_What the task asks_:
Filter the listing below down to the lines that contain the string "percentage", and copy each one. Matching is case-sensitive.

Records for the task Block Start

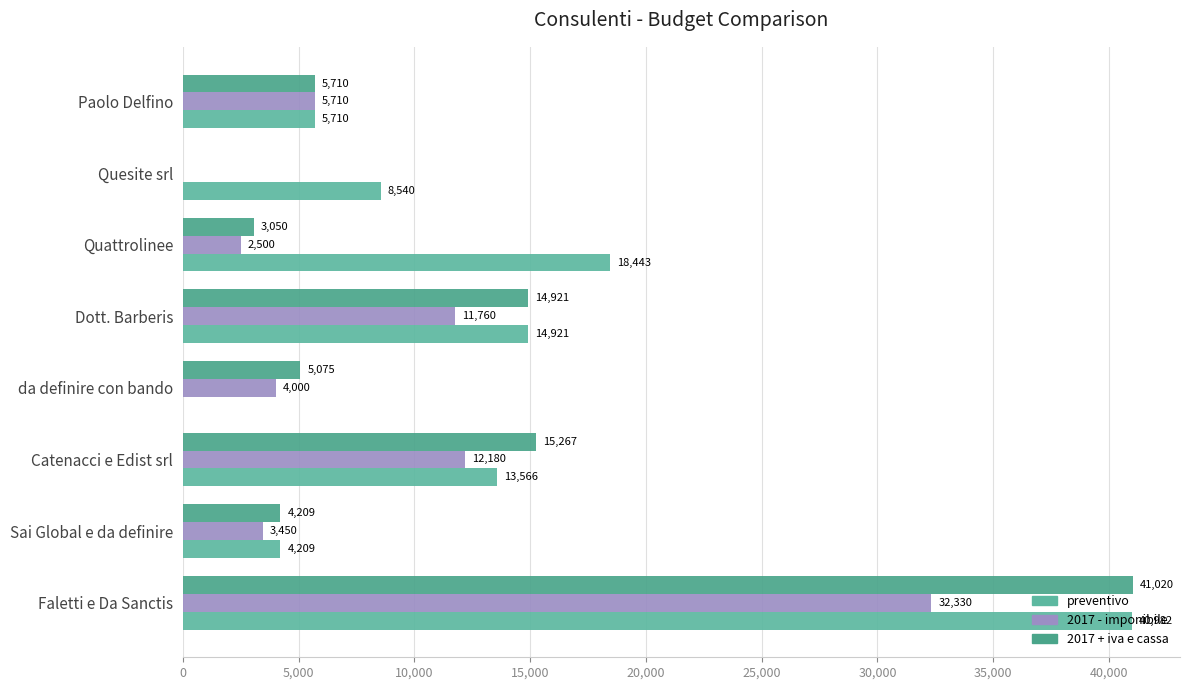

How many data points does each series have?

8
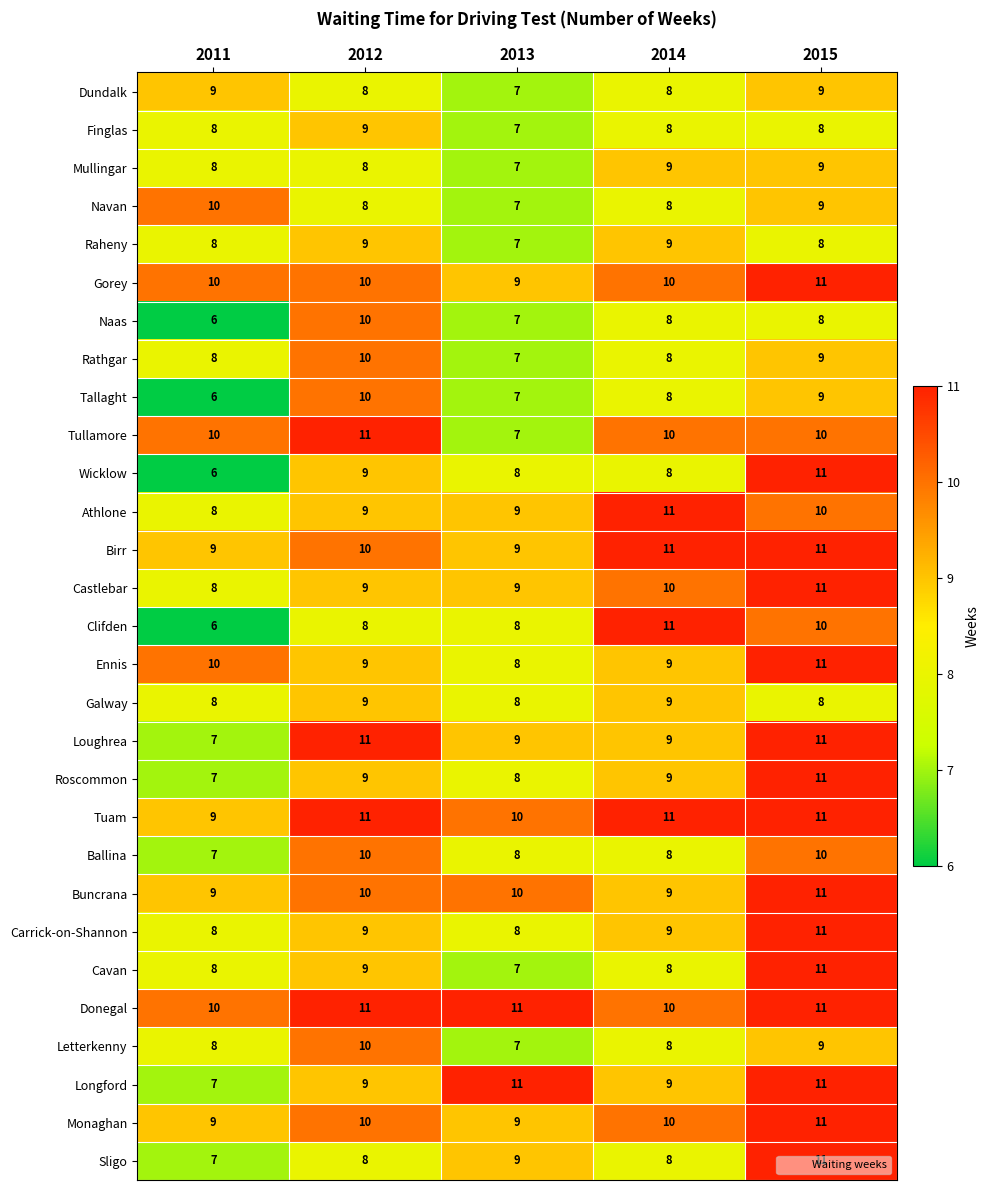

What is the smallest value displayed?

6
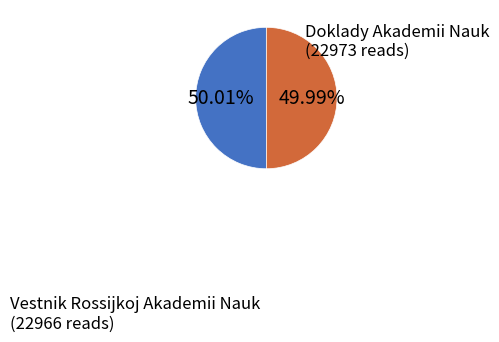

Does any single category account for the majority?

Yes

Records for the task Block End
Records for the task Block Start

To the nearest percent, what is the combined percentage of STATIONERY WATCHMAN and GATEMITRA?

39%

Records for the task Block End

_Task solution_:
To the nearest percent, what is the combined percentage of STATIONERY WATCHMAN and GATEMITRA?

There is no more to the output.